Ночь… Тишина… И вдруг в этой мертвой, безжизненной тишине раздается пронзительный стон гагары. Вспугнутая неслышным всплеском подъехавшей лодки, она бросается с кочки в воду, точно злой водяной дух. Стоит заныть одной, как закричит другая. Мгновение — и воет весь лес, стонет диким голосом озеро. А иногда ночную тишь нарушает филин. То залает, как собака, то разразится диким хохотом, то заплачет, как маленький ребенок…
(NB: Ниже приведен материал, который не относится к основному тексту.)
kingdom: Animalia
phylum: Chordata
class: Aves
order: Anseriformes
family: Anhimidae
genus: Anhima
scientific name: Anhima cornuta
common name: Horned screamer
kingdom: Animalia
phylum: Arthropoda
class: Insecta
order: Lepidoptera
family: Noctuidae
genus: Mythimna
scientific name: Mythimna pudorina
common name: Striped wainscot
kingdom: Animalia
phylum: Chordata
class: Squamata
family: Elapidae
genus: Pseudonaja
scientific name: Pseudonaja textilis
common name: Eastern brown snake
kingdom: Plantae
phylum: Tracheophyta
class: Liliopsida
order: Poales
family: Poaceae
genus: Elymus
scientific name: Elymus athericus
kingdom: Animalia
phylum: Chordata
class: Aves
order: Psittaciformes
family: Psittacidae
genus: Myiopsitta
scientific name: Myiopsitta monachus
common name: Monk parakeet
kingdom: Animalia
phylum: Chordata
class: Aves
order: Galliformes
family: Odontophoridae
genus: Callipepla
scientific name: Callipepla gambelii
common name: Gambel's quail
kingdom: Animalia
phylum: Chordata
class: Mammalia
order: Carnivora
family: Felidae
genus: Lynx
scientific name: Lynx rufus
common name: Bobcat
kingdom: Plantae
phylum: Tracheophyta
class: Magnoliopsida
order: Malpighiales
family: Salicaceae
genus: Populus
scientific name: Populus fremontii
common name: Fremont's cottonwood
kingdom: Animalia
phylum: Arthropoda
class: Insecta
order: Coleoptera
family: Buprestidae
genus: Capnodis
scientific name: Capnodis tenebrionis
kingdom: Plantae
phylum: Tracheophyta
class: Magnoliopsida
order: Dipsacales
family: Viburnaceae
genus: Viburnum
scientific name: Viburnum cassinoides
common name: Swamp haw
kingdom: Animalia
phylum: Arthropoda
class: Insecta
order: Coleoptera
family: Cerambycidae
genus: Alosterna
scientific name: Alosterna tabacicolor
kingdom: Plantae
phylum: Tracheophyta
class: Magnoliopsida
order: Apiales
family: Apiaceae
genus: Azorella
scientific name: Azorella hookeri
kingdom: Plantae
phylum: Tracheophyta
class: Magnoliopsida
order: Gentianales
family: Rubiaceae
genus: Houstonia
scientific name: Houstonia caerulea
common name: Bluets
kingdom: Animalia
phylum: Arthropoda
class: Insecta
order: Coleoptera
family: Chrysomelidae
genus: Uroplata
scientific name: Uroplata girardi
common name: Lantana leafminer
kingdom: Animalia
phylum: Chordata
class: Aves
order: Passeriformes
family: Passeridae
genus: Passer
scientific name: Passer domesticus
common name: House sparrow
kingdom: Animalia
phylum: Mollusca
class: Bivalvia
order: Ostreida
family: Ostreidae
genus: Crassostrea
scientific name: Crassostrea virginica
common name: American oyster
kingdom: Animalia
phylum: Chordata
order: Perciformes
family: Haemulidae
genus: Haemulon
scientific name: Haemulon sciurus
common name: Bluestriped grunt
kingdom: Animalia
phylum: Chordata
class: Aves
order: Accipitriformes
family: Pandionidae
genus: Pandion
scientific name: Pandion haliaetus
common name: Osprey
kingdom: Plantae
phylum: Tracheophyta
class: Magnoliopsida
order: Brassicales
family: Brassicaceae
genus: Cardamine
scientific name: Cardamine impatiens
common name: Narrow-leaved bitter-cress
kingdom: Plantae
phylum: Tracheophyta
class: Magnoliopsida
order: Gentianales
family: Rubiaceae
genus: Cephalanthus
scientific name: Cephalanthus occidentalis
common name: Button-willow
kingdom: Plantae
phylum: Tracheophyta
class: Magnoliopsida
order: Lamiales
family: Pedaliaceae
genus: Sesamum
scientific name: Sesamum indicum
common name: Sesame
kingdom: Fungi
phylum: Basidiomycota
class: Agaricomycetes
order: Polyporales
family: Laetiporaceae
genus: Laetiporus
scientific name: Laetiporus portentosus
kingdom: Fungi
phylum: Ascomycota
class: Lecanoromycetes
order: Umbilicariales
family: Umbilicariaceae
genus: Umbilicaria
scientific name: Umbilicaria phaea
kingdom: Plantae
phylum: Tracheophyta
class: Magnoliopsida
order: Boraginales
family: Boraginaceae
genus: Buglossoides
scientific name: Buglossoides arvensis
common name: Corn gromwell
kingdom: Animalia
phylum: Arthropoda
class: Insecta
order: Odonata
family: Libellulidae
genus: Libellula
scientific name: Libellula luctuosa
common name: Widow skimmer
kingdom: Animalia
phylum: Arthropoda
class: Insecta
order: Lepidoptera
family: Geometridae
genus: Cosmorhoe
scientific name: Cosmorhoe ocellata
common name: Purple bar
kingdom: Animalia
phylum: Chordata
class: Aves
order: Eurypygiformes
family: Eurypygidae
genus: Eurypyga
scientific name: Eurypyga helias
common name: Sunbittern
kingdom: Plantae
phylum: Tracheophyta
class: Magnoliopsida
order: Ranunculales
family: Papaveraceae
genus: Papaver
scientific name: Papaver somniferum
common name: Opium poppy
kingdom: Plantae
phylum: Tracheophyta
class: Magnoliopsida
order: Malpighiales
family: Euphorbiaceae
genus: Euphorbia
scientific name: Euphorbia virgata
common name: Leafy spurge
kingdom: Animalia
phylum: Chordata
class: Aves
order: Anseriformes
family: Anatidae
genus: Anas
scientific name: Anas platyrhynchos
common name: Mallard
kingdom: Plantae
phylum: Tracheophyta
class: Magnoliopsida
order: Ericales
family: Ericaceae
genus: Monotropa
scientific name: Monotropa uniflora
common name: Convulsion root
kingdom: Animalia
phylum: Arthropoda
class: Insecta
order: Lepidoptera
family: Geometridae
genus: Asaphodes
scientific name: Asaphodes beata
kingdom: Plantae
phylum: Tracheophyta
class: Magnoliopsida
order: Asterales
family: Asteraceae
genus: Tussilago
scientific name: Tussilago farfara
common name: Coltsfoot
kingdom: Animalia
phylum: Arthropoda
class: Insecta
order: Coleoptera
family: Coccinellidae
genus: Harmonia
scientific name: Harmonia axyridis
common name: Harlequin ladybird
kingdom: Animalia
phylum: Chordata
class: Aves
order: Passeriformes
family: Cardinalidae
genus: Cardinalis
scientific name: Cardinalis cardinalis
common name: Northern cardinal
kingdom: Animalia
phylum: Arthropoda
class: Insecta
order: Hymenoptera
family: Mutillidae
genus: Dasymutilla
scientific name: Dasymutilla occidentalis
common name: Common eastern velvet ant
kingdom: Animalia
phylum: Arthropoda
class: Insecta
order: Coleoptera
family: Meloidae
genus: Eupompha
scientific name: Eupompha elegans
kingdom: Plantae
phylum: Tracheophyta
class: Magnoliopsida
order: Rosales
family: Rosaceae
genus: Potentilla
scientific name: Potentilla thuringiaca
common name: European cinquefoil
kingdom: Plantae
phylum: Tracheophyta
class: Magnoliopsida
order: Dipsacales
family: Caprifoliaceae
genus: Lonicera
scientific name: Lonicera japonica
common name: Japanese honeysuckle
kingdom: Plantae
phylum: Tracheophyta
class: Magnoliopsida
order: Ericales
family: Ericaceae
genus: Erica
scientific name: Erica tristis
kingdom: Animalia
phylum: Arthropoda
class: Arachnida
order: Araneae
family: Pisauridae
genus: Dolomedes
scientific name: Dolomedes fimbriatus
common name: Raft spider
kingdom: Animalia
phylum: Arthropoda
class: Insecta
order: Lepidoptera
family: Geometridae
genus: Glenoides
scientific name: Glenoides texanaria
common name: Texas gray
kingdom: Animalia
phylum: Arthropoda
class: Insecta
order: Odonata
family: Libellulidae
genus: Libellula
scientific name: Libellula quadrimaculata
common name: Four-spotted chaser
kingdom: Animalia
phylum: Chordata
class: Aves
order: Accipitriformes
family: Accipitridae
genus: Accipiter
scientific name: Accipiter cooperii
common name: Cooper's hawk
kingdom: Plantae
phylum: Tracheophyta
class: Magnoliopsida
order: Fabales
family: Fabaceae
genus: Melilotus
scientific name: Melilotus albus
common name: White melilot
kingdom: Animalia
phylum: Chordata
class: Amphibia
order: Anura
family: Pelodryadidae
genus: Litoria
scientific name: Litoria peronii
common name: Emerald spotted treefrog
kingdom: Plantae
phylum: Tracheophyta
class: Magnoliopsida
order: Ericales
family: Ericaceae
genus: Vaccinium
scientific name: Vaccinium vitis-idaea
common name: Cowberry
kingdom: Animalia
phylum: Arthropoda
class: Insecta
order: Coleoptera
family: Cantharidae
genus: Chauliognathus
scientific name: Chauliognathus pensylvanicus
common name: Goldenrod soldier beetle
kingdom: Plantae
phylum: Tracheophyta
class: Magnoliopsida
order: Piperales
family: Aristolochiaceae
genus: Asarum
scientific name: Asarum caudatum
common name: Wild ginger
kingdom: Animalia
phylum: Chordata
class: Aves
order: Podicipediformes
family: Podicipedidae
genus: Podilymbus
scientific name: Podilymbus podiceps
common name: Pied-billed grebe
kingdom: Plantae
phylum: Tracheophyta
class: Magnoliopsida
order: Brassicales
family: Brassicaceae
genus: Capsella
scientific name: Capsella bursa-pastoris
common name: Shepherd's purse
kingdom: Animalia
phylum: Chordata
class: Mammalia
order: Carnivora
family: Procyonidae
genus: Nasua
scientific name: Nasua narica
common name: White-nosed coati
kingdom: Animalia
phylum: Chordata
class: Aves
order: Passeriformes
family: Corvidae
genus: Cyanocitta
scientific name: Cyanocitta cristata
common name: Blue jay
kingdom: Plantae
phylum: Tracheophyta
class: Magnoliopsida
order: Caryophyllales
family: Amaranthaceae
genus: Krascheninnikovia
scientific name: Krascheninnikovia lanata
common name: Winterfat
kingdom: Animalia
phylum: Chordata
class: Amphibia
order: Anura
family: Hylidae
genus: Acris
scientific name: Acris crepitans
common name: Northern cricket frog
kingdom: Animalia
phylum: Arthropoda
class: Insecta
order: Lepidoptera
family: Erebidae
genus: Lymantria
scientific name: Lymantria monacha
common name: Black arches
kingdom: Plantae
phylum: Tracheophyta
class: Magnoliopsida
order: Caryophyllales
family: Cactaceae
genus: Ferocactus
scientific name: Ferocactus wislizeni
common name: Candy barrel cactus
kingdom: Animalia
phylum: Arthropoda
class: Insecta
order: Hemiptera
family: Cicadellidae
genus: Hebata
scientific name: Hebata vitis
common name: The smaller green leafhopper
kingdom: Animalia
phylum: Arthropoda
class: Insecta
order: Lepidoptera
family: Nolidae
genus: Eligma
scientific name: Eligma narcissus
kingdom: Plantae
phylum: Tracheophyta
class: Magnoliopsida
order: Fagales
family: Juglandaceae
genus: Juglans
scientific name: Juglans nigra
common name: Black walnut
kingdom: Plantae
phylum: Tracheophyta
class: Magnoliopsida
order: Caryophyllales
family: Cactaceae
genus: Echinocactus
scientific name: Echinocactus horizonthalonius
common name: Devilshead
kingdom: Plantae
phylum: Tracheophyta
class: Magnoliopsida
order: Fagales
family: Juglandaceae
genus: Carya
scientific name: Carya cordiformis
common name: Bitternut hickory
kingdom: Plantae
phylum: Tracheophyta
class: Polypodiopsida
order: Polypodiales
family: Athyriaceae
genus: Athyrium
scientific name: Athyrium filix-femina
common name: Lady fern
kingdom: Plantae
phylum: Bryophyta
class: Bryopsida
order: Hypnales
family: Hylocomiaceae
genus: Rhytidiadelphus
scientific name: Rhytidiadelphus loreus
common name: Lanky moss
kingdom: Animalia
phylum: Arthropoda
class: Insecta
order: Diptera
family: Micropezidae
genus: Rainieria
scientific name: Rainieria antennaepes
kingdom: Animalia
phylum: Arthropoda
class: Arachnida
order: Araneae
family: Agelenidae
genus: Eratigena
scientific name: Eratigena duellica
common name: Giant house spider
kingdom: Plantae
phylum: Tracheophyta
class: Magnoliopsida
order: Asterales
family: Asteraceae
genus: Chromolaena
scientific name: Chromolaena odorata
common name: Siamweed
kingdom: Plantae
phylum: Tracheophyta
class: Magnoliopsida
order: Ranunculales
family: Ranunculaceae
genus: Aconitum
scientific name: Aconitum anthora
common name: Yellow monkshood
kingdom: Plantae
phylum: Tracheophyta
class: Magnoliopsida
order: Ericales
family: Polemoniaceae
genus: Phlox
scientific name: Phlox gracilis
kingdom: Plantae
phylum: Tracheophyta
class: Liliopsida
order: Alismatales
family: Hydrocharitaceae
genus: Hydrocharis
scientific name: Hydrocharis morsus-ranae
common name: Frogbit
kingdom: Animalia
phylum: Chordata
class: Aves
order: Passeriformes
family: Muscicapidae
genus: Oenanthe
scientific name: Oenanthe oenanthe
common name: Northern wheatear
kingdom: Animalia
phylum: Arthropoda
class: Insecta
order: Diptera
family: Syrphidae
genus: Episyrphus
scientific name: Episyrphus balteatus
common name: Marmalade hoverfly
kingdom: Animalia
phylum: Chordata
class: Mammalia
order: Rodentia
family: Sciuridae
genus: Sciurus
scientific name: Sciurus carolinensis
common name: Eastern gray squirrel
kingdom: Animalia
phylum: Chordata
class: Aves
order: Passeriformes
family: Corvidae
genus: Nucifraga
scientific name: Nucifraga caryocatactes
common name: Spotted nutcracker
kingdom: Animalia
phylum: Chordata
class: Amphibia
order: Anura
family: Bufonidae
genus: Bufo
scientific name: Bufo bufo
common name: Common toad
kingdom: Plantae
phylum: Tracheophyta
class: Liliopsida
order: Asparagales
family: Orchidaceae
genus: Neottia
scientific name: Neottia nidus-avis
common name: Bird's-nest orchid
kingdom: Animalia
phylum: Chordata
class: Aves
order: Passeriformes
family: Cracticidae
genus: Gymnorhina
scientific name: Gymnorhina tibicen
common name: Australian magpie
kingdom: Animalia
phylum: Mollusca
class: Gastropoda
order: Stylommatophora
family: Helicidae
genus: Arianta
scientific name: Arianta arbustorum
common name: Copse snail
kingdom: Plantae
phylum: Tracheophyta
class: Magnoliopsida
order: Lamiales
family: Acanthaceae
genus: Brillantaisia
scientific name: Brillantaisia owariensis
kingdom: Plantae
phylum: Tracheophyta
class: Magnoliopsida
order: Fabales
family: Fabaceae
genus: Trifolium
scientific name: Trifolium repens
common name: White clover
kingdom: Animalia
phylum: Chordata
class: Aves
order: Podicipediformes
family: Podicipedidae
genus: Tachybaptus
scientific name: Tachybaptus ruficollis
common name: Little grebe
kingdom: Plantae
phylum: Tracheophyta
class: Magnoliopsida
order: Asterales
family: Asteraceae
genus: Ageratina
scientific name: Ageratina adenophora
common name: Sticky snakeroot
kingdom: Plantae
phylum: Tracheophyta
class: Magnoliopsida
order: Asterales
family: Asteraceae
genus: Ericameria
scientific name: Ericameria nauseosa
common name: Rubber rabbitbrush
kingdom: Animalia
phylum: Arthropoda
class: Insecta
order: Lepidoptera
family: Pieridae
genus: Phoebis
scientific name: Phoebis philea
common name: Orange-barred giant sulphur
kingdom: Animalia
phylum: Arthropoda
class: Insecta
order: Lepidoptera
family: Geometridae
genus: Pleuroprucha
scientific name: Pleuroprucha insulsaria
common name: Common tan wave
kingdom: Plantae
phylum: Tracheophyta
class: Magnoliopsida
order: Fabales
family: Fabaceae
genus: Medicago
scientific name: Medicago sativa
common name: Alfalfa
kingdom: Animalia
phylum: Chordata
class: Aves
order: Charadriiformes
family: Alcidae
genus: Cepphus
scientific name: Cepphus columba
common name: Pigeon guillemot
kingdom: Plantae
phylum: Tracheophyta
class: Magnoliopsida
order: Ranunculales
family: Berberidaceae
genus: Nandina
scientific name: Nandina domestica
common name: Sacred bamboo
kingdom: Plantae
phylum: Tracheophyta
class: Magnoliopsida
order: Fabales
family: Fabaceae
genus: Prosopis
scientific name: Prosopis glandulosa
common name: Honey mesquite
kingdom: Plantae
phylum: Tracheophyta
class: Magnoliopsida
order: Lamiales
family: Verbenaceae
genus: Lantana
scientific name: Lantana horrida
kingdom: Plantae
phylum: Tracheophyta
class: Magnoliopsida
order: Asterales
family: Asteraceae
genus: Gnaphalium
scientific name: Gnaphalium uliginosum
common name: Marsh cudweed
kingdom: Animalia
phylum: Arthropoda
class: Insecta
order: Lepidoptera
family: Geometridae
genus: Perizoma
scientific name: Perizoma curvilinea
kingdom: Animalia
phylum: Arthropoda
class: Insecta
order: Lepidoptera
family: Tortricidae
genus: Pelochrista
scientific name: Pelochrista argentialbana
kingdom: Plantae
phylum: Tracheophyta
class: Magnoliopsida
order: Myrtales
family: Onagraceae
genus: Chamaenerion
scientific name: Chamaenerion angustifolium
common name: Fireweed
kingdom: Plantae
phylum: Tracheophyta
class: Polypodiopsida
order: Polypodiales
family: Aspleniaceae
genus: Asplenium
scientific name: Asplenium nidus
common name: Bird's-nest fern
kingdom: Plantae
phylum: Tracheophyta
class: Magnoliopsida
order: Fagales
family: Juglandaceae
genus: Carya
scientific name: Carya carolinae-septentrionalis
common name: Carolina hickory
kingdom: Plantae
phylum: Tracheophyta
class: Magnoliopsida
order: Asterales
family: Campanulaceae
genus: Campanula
В такие минуты Тимку охватывал ужас, он весь съеживался от страха. Ась-ойка ругался на богов, которым все мало. И тут же бросал в воду монету или отрывал от одежды пуговицу, ниточку и тоже бросал в сторону ближайшего берега, выказывая духам свое внимание. Как и дедушка, Тимка тоже думал, что в образе гагары или филина скрываются злые духи, которые только и ждут, как бы где-нибудь помучить человека, чтобы выманить у него жертву. В лесу Ась-ойка всегда смолкал, становился сосредоточенным. Он ходил почти неслышно. И говорил шепотом, терпеливо объясняя внуку, где какой дух может обитать, кому нужно кланяться, оказать свое человеческое почтение. Часто на приметных деревьях он вырезал свою тамгу — метку — или вырубал несколькими взмахами топора лицо лесного божка с длинным носом, прося его помочь на охоте. А то и на стволе большого дерева изображал самого медведя, приговаривая:

— Образ ребеночка, нашего лесного дитяти, вырубим на этом дереве. Пусть смотрят прохожие люди, как мы любим его.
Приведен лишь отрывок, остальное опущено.